Joint employment is determined by applying the “economic realities” test, which examines a number of factors to determine whether a worker is economically dependent on a purported employer, thus creating an employment relationship.  Factors to consider may include whether a possible employer has the power to direct, control, or supervise the worker(s) or the work performed; whether a possible employer has the power to hire or fire, modify the employment conditions or determine the pay rates or the methods of wage payment for the worker(s); the degree of permanency and duration of the relationship; where the work is performed and whether the tasks performed require special skills; whether the work performed is an integral part of the overall business operation; whether a possible employer undertakes responsibilities in relation to the worker(s) which are commonly performed by employers; whose equipment is used; and who performs payroll and similar functions.  Other factors also may be considered and no one factor is controlling.  The ultimate question is one of economic dependence.

The NLRB has slightly different standards that will be discussed in our next newsletter.

Single-Employer Doctrine Reaffirmed as Defense by 7th​ Circuit

The U.S. Court of Appeals for the 7th Circuit recently ruled that a District Court erred in granting summary judgment to a union pension fund seeking fringe benefit contributions under Labor Management Relations Act and ERISA. Plaintiff-union, Chicago Regional Council of Carpenters fringe benefit funds (the “Funds”), alleged the Funds were owed by Schal Bovis, Inc., (defendant-employer) for failure to make fringe benefit payments for construction work performed by non-union labor and by sheet metal workers.

Ultimately, the appeal boiled down to 2 issues regarding 2 separate claims under the collective bargaining agreement (“CBA”). The CBA required the defendant-employer to track hours and pay fringe benefits for “jurisdictional work” performed by non-union subs.
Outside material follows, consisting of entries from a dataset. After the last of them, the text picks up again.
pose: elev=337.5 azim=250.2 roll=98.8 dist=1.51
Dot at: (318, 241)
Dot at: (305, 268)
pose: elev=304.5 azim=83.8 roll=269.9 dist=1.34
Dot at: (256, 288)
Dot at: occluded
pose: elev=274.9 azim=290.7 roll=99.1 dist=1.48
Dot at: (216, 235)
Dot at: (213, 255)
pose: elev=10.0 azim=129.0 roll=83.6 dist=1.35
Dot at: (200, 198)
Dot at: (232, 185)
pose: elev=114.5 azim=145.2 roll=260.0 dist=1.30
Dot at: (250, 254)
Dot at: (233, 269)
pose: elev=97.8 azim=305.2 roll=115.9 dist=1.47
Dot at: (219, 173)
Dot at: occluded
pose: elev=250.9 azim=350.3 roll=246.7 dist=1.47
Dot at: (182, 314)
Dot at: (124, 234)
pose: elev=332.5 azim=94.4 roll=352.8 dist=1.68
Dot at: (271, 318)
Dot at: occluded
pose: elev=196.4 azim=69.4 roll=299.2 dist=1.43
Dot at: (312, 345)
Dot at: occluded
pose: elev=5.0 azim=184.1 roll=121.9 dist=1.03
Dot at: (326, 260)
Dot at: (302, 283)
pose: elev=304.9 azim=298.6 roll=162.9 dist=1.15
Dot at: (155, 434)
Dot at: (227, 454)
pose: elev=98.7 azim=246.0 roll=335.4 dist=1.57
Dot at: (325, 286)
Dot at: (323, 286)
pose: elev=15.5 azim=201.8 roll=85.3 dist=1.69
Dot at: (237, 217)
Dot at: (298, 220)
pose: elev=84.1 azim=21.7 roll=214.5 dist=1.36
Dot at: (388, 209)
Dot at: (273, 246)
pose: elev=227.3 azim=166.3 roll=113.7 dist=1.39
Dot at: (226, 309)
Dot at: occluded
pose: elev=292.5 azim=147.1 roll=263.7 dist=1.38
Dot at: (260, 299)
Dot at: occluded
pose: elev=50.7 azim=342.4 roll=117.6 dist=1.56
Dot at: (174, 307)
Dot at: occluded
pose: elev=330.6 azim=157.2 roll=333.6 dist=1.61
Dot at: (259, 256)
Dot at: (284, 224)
The first claim involved the installation of cabinetry, undisputedly within the Union’s jurisdiction. Defendant contracted a non-union sub, Canac, who in-turn used its union labor-sister company, Qualifit Kitchens, to perform the work. The Court of Appeals held that Canac and Qualifit Kitchens were a single employer under the single-employer doctrine, and thus, the general contractor did not violate the CBA by assigning work to Canac. 

However, under the CBA the Union also agreed “not to interfere with the existing practices of other unions affiliated with the building trades.”  The second claim involved the jurisdictional work of installing stainless steel kitchen equipment. Defendant subcontracted the work to Edward Don who subcontracted RB Hoods, which was a union signatory with the Sheet Metal Workers. RB Hoods used union labor from the Sheet Metal Workers and paid fringe benefits to the Sheet Metal Workers. The Court of Appeals held that the general contractor’s retention of sheet metal workers to install stainless steel kitchen equipment did not violate the CBA’s provision governing the union’s jurisdiction.